An idea can take form in various ways. It is the unique design that makes a product useful and fun. It is the clever packaging concept that promises something the competition doesn’t. It is the unforgettable advertising claim (also known as a tagline, strapline, slogan, or sign-off). It is the visual motif that drives the campaign. It is the web interface that gives customers exactly what they want. It is the pleasant surprise from the customer-service representative.
Ideas should not be confused with insight: insight is perennial, while good ideas can and should change regularly. An idea is the innovation that keeps a product relevant to a customer’s life and keeps the customer involved with the brand. Ideas usually have a life cycle of a few years at most. Ideas are the visible manifestations of the brand, and assuming the insight is well founded, good ideas should flow almost effortlessly.
The difference between brand insight and ideas can be seen in the following examples:
• The ad agency BBDO was able to build a quarter-century’s worth of GE campaigns upon its insight about users’ lives being improved by myriad GE products. The insight was summed up with the claim, “We bring good things to life.” Ideas for individual commercials and advertisements flowed out of this insight by the dozen. Nearly 25 years later, the basic insight was still valid, but a fresh, twenty-first-century expression was called for. “Imagination at work” was judged to fit the bill.
• An iPod is simply a small, external hard drive. The idea of turning it into a latter-day Walkman rests on the insight that Apple makes technology easy, integrating hassle-free downloading, browsing, and listening.
• New ideas for Ben & Jerry’s ice cream flavors are submitted by fans on the company website. One recent winner: Puttin’ On a Ritz, consisted of vanilla ice cream, caramel, and Ritz crackers.

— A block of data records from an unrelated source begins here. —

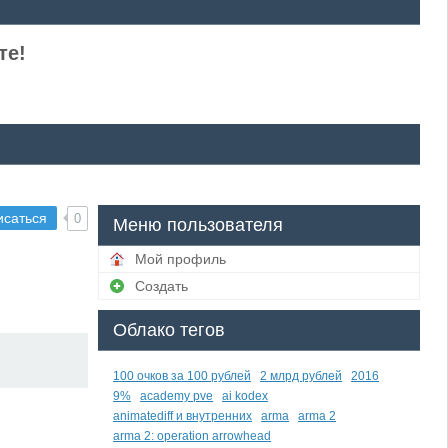
те!
исаться
0
Меню пользователя
Мой профиль
Создать
Облако тегов
100 очков за 100 рублей
2 млрд рублей
2016
9%
academy pve
ai kodex
animatediff и внутренних
arma
arma 2
arma 2: operation arrowhead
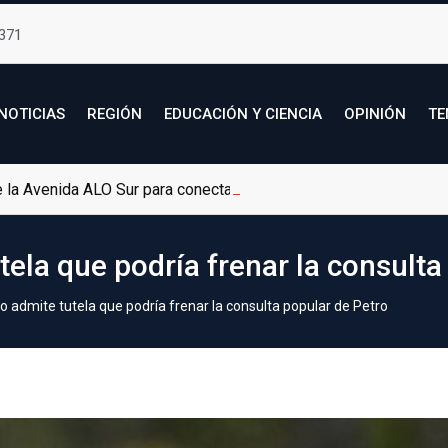
371
NOTICIAS
REGIÓN
EDUCACIÓN Y CIENCIA
OPINIÓN
TE
de la Avenida ALO Sur para conectar Bogotá con Soacha
ela que podría frenar la consulta
 admite tutela que podría frenar la consulta popular de Petro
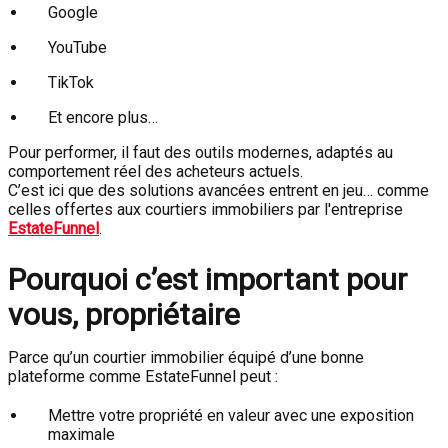
Google
YouTube
TikTok
Et encore plus…
Pour performer, il faut des outils modernes, adaptés au
comportement réel des acheteurs actuels.
C’est ici que des solutions avancées entrent en jeu… comme
celles offertes aux courtiers immobiliers par l'entreprise
EstateFunnel
.
Pourquoi c’est important pour
vous, propriétaire
Parce qu’un courtier immobilier équipé d’une bonne
plateforme comme EstateFunnel peut :
Mettre votre propriété en valeur avec une exposition
maximale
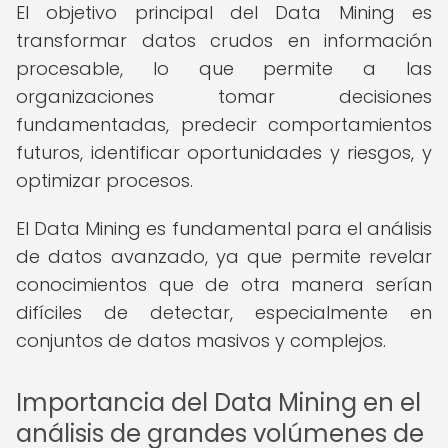
El objetivo principal del Data Mining es
transformar datos crudos en información
procesable, lo que permite a las
organizaciones tomar decisiones
fundamentadas, predecir comportamientos
futuros, identificar oportunidades y riesgos, y
optimizar procesos.
El Data Mining es fundamental para el análisis
de datos avanzado, ya que permite revelar
conocimientos que de otra manera serían
difíciles de detectar, especialmente en
conjuntos de datos masivos y complejos.
Importancia del Data Mining en el
análisis de grandes volúmenes de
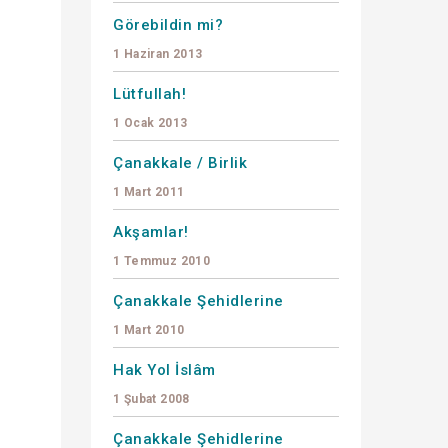
Görebildin mi?
1 Haziran 2013
Lütfullah!
1 Ocak 2013
Çanakkale / Birlik
1 Mart 2011
Akşamlar!
1 Temmuz 2010
Çanakkale Şehidlerine
1 Mart 2010
Hak Yol İslâm
1 Şubat 2008
Çanakkale Şehidlerine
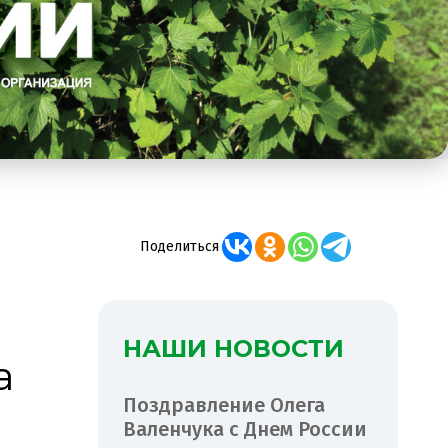
Поделиться
НАШИ НОВОСТИ
а
Поздравление Олега
Валенчука с Днем России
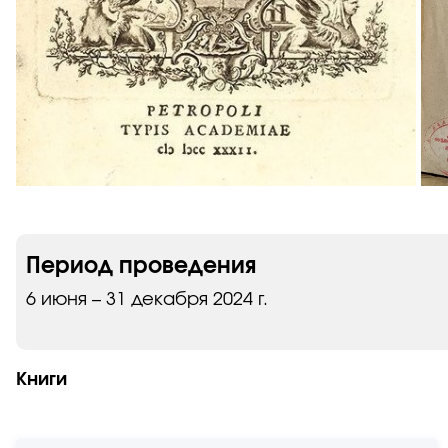
Период проведения
6 июня – 31 декабря 2024 г.
Книги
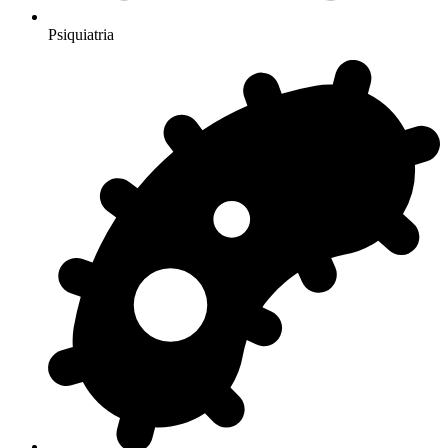
Psiquiatria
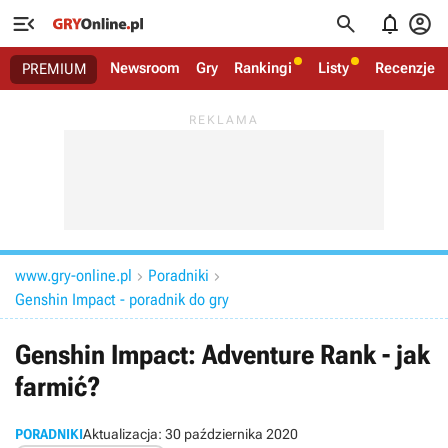




Newsroom
Gry
Rankingi
Listy
Recenzje
PREMIUM
www.gry-online.pl
Poradniki


Genshin Impact - poradnik do gry
Genshin Impact: Adventure Rank - jak
farmić?
PORADNIKI
Aktualizacja:
30 października 2020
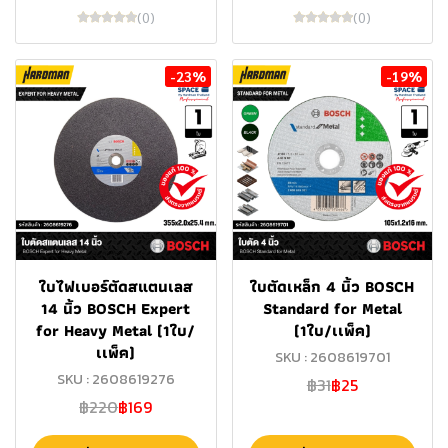
(0)
(0)
-23%
-19%
ใบไฟเบอร์ตัดสแตนเลส
ใบตัดเหล็ก 4 นิ้ว BOSCH
14 นิ้ว BOSCH Expert
Standard for Metal
for Heavy Metal (1ใบ/
(1ใบ/เเพ็ค)
เเพ็ค)
SKU : 2608619701
SKU : 2608619276
฿31
฿25
฿220
฿169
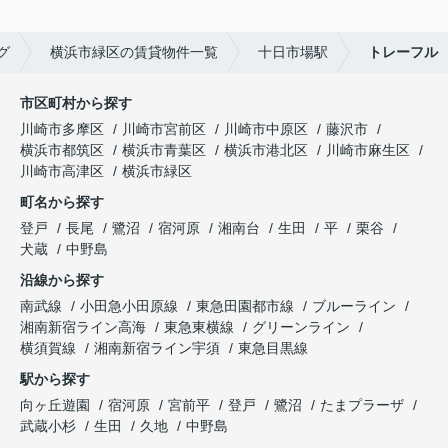
グ
横浜市緑区の賃貸物件一覧
十日市場駅
トレーフル
市区町村から探す
川崎市多摩区
川崎市宮前区
川崎市中原区
藤沢市
横浜市都筑区
横浜市青葉区
横浜市港北区
川崎市麻生区
川崎市高津区
横浜市緑区
町名から探す
登戸
長尾
鷺沼
宿河原
湘南台
生田
平
栗谷
犬蔵
中野島
沿線から探す
南武線
小田急小田原線
東急田園都市線
ブルーライン
湘南新宿ライン高海
東急東横線
グリーンライン
横須賀線
湘南新宿ライン宇須
東急目黒線
駅から探す
向ヶ丘遊園
宿河原
宮前平
登戸
鷺沼
たまプラーザ
武蔵小杉
生田
久地
中野島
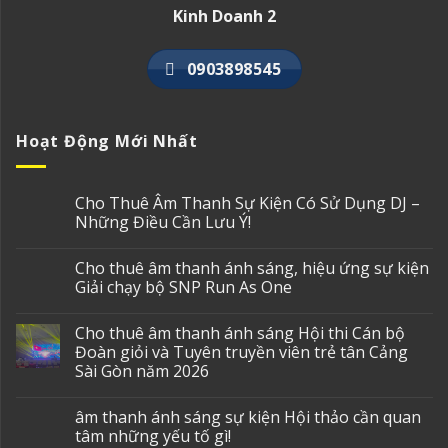
Kinh Doanh 2
0903898545
Hoạt Động Mới Nhất
Cho Thuê Âm Thanh Sự Kiện Có Sử Dụng DJ –
Những Điều Cần Lưu Ý!
Cho thuê âm thanh ánh sáng, hiệu ứng sự kiện
Giải chạy bộ SNP Run As One
Cho thuê âm thanh ánh sáng Hội thi Cán bộ
Đoàn giỏi và Tuyên truyền viên trẻ tân Cảng
Sài Gòn năm 2026
âm thanh ánh sáng sự kiện Hội thảo cần quan
tâm những yếu tố gì!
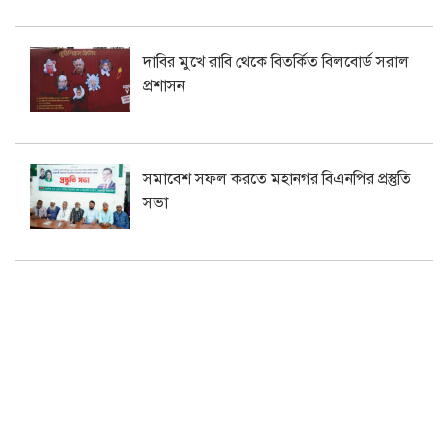
দাবির মুখে রাবি থেকে বিতর্কিত বিলবোর্ড সরাল
প্রশাসন
সমাবেশ সফল করতে মহানগর বিএনপির প্রস্তুতি
সভা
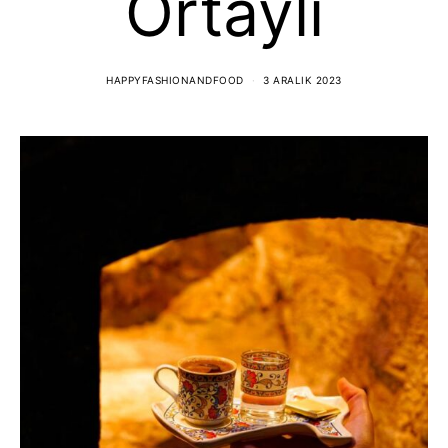
Ortaylı
HAPPYFASHIONANDFOOD
3 ARALIK 2023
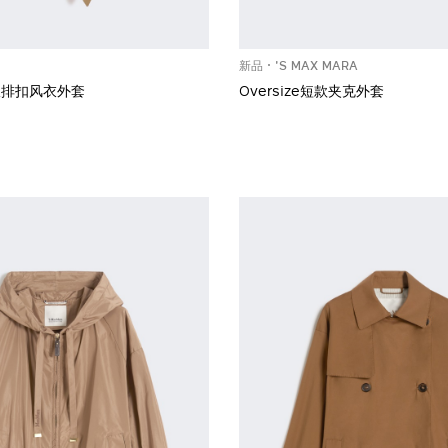
新品
'S MAX MARA
双排扣风衣外套
Oversize短款夹克外套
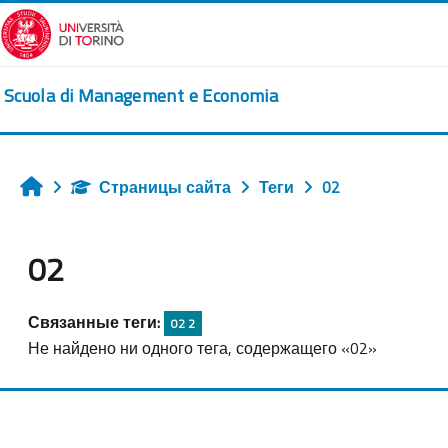
Перейти к основному содержанию
Scuola di Management e Economia
Страницы сайта
Теги
02
Главная
02
Связанные теги:
02 2
Не найдено ни одного тега, содержащего «02»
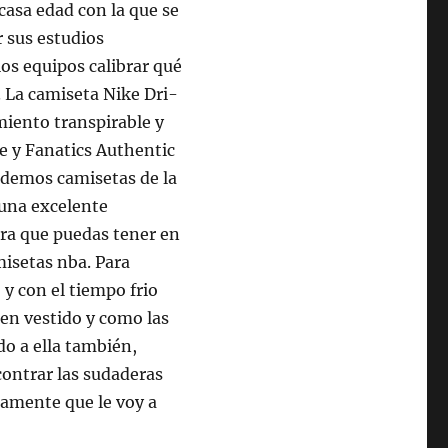
scasa edad con la que se
r sus estudios
los equipos calibrar qué
 La camiseta Nike Dri-
miento transpirable y
e y Fanatics Authentic
endemos camisetas de la
 una excelente
ra que puedas tener en
isetas nba. Para
y con el tiempo frio
en vestido y como las
o a ella también,
contrar las sudaderas
ramente que le voy a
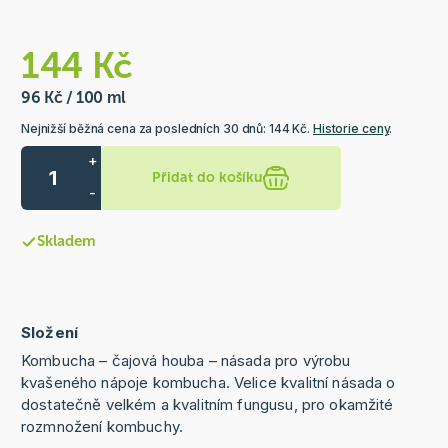
144 Kč
96 Kč / 100 ml
Nejnižší běžná cena za posledních 30 dnů: 144 Kč.
Historie ceny
.
+
Přidat do košíku
-
Skladem
Složení
Kombucha – čajová houba – násada pro výrobu
kvašeného nápoje kombucha. Velice kvalitní násada o
dostatečně velkém a kvalitním fungusu, pro okamžité
rozmnožení kombuchy.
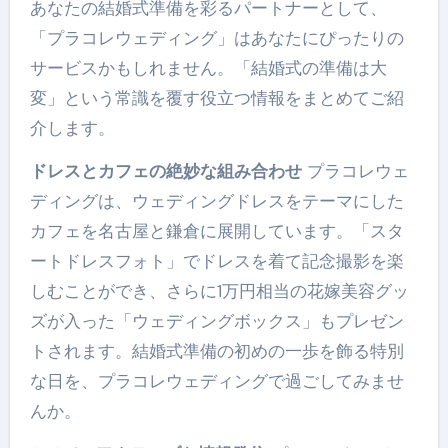
あなたの結婚式準備を彩るパートナーとして、
「プラコレウェディング」はあなたにぴったりの
サービスかもしれません。「結婚式の準備は大
変」という常識を覆す役立つ情報をまとめてご紹
介します。
ドレスとカフェの絶妙な組み合わせ
プラコレウェ
ディングは、ウェディングドレスをテーマにした
カフェを名古屋と鎌倉に展開しています。「スタ
ートドレスフォト」でドレスを着て記念撮影を楽
しむことができ、さらに1万円相当の花嫁美容グッ
ズが入った「ウェディングボックス」もプレゼン
トされます。結婚式準備の初めの一歩を飾る特別
な日を、プラコレウェディングで過ごしてみませ
んか。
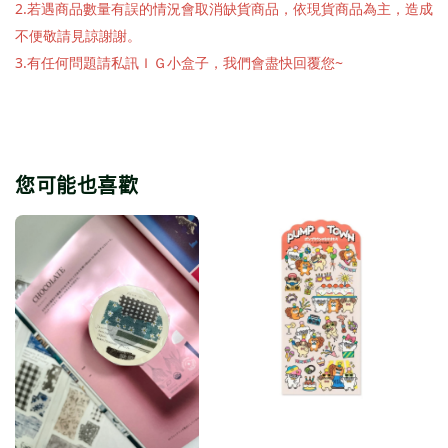
2.若遇商品數量有誤的情況會取消缺貨商品，依現貨商品為主，造成
不便敬請見諒謝謝。
3.有任何問題請私訊ＩＧ小盒子，我們會盡快回覆您~
您可能也喜歡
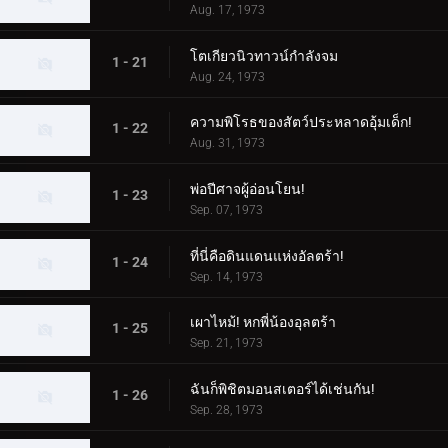
Aug. 17, 1973
โตเกียวนิวทาวน์กำลังจม
1 - 21
Aug. 24, 1973
ความพิโรธของสัตว์ประหลาดอุ้มเด็ก!
1 - 22
Aug. 31, 1973
พ่อปีศาจผู้อ่อนโยน!
1 - 23
Sep. 07, 1973
ที่นี่คือดินแดนแห่งอัลตร้า!
1 - 24
Sep. 14, 1973
เผาไหม้! หกพี่น้องอุลตร้า
1 - 25
Sep. 21, 1973
ฉันก็พิชิตมอนสเตอร์ได้เช่นกัน!
1 - 26
Sep. 28, 1973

The insight behind the brand is that everyone can get involved in social responsibility (and enjoy good ice cream).
• Charles Schwab’s investment products and services stem from the insight that the Internet can be used to give individual investors straightforward, personalized service while reducing commissions and fees. The brand identity emphasizes the personal relationship, which is attractive to institutional investment clients as well.
The rapid pace of pop culture encourages us to expect new ideas all the time. Insight alone won’t sustain a brand forever: we quickly tire of brands that have “run out of ideas.” Brands need both the solid foundation of a great insight and the steady flow of new ideas to remain compelling.